Stored data entries
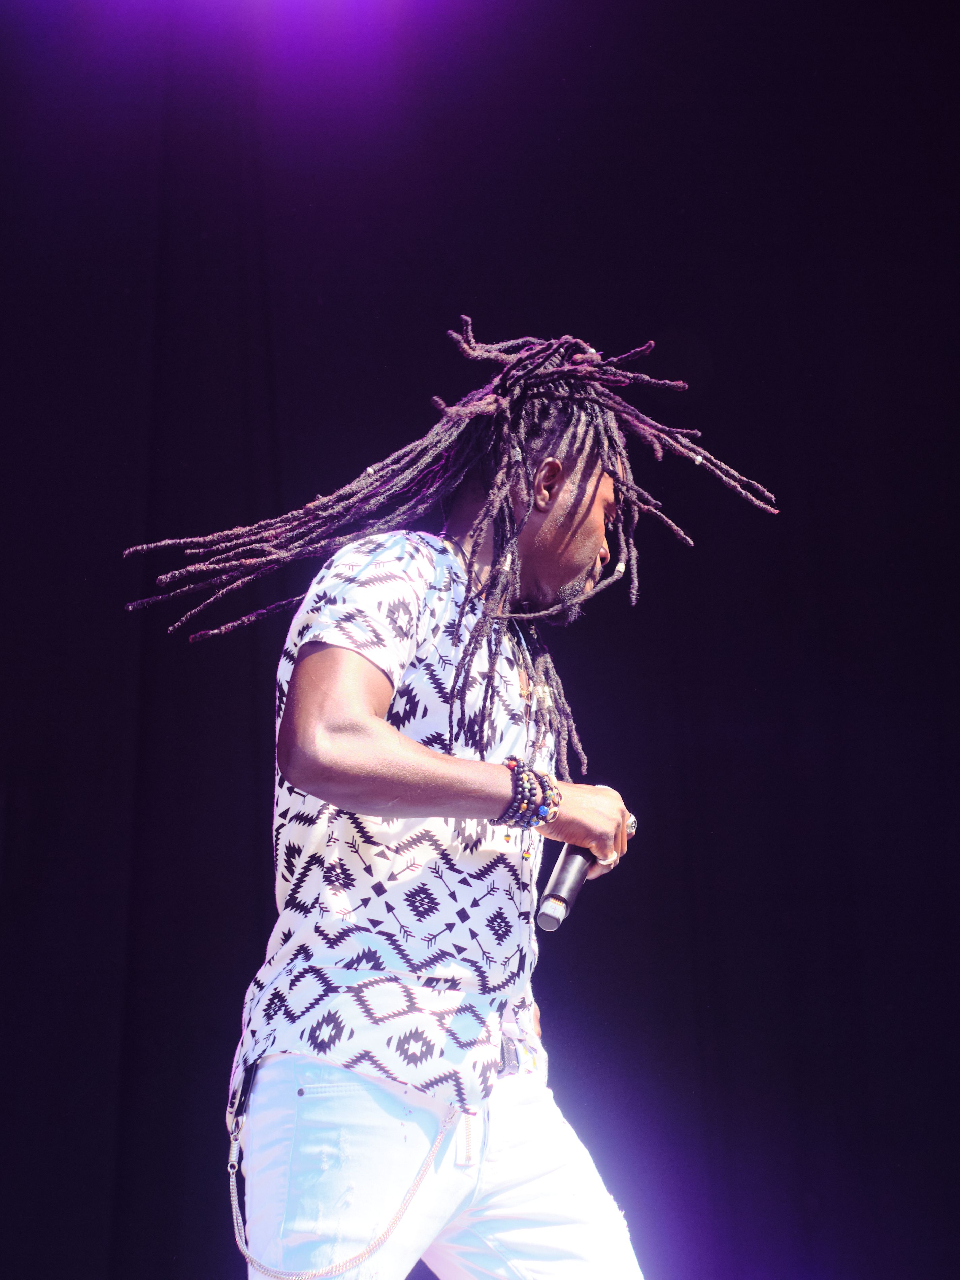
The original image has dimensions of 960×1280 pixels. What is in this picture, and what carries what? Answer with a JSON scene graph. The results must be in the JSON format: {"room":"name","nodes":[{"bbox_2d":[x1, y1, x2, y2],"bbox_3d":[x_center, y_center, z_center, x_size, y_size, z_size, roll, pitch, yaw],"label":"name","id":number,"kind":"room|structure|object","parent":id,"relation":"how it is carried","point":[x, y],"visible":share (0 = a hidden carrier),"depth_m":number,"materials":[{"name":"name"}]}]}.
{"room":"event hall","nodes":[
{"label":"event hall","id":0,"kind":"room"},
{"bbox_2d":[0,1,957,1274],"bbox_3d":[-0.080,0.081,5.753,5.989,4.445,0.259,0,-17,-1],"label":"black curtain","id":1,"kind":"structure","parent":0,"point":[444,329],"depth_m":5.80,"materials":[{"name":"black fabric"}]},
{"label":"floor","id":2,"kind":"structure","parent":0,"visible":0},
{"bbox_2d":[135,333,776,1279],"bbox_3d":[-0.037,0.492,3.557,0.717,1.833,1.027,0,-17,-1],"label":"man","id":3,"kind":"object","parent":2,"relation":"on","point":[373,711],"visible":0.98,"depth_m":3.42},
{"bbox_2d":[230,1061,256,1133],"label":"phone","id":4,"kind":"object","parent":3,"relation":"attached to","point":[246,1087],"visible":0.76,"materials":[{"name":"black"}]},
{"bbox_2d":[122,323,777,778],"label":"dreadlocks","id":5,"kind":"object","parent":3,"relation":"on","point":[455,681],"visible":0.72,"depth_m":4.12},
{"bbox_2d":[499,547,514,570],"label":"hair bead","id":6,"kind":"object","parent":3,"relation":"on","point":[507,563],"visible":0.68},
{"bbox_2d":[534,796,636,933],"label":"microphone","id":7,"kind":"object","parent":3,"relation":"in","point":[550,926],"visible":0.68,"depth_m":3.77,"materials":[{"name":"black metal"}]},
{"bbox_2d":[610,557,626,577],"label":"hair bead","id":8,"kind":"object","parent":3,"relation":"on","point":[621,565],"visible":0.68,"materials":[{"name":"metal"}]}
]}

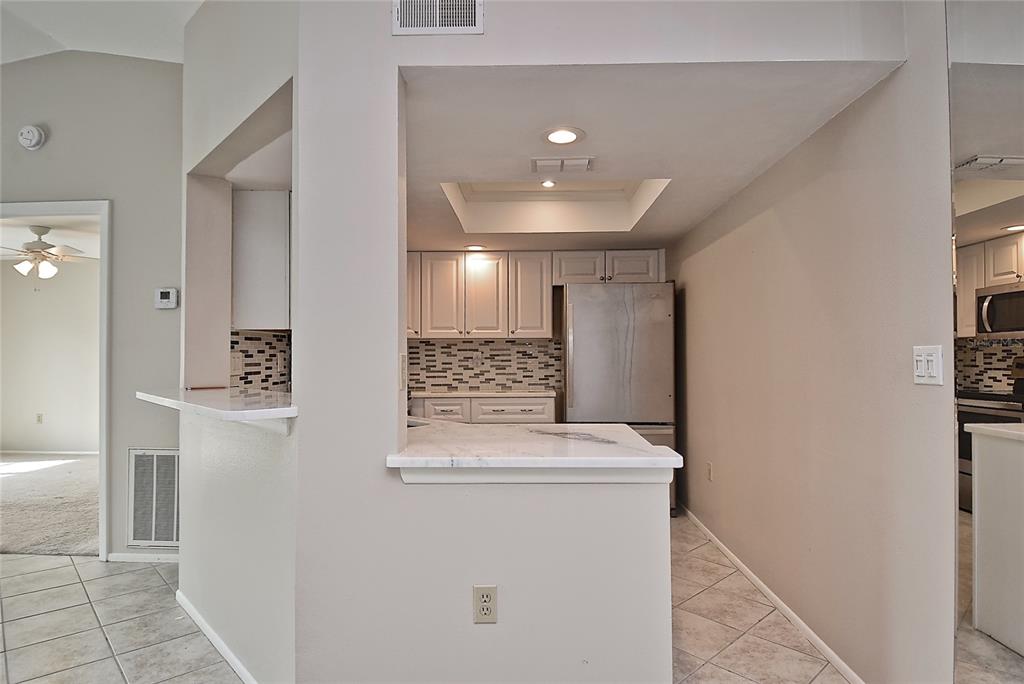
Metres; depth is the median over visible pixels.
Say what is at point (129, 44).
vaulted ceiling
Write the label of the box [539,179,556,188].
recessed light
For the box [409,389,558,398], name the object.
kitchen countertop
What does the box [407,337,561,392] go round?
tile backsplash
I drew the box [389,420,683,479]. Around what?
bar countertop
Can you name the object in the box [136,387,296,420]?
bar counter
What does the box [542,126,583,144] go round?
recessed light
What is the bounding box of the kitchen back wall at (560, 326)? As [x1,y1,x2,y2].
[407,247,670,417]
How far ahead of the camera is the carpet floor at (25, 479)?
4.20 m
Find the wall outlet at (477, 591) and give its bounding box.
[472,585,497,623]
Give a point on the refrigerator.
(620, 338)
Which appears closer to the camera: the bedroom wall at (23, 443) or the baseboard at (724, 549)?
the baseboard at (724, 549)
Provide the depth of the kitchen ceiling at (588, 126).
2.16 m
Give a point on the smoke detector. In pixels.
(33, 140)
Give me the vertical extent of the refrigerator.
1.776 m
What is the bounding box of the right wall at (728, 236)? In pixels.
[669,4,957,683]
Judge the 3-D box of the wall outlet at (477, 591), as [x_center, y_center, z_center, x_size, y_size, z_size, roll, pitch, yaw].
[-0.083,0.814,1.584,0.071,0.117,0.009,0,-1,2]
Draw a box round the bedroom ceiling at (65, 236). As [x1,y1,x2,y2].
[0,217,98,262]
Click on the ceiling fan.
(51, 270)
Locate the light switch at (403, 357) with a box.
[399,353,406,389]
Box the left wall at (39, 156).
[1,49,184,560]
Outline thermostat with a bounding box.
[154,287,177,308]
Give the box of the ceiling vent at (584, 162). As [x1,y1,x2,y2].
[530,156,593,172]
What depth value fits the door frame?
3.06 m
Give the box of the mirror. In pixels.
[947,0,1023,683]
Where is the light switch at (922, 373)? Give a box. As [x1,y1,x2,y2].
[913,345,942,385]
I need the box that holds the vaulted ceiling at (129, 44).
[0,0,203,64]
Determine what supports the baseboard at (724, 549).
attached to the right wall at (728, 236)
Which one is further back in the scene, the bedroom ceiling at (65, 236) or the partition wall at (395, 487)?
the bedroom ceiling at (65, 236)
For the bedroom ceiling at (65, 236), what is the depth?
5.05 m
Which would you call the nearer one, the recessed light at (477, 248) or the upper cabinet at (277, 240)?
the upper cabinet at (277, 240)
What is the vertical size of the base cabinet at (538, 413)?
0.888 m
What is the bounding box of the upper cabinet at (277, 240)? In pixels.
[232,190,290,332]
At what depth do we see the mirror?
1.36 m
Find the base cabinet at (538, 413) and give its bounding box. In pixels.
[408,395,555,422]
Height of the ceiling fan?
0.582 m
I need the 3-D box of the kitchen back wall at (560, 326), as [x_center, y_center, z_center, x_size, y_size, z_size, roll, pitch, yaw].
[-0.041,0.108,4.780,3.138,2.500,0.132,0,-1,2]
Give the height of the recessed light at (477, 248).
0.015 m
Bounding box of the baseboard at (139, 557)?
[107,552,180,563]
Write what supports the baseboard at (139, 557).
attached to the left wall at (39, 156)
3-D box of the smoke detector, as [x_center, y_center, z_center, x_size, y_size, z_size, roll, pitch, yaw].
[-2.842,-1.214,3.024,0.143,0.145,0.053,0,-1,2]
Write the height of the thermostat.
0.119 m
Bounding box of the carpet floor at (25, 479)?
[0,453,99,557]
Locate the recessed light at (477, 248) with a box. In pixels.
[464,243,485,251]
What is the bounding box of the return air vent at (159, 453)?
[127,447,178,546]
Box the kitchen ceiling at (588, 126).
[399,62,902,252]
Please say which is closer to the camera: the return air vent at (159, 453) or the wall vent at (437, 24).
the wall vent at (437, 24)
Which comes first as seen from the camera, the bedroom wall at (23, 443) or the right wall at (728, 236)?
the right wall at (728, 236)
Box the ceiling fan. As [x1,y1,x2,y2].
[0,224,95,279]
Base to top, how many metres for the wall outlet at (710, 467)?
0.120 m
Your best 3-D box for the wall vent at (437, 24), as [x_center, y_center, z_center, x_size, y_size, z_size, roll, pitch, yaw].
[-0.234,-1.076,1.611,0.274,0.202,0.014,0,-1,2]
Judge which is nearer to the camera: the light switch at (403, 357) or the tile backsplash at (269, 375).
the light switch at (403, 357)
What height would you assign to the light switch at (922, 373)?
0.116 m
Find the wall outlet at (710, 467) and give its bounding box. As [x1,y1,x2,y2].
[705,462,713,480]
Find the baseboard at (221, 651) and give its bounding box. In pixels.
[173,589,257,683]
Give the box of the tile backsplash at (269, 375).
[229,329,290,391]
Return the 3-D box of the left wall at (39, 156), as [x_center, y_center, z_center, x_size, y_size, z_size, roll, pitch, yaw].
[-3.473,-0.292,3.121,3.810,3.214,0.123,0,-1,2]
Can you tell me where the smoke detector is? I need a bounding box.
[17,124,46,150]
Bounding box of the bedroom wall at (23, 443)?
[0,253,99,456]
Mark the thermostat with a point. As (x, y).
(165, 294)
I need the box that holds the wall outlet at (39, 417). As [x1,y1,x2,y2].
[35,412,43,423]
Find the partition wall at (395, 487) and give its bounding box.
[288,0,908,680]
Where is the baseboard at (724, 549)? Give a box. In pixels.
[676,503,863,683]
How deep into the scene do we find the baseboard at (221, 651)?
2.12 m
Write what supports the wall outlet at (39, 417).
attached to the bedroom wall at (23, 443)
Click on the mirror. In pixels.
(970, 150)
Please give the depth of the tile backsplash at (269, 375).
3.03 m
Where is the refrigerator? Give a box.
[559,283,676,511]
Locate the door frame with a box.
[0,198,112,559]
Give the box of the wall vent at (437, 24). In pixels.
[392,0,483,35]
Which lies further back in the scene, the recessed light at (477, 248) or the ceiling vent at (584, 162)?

Goal of the exercise. Please write out the lines that run from the one with "Please give the" to the end of the records, both included, exactly as they appear.

Completed task.
Please give the depth of the tile backsplash at (269, 375).
3.03 m
Where is the refrigerator? Give a box.
[559,283,676,511]
Locate the door frame with a box.
[0,198,112,559]
Give the box of the wall vent at (437, 24). In pixels.
[392,0,483,35]
Which lies further back in the scene, the recessed light at (477, 248) or the ceiling vent at (584, 162)?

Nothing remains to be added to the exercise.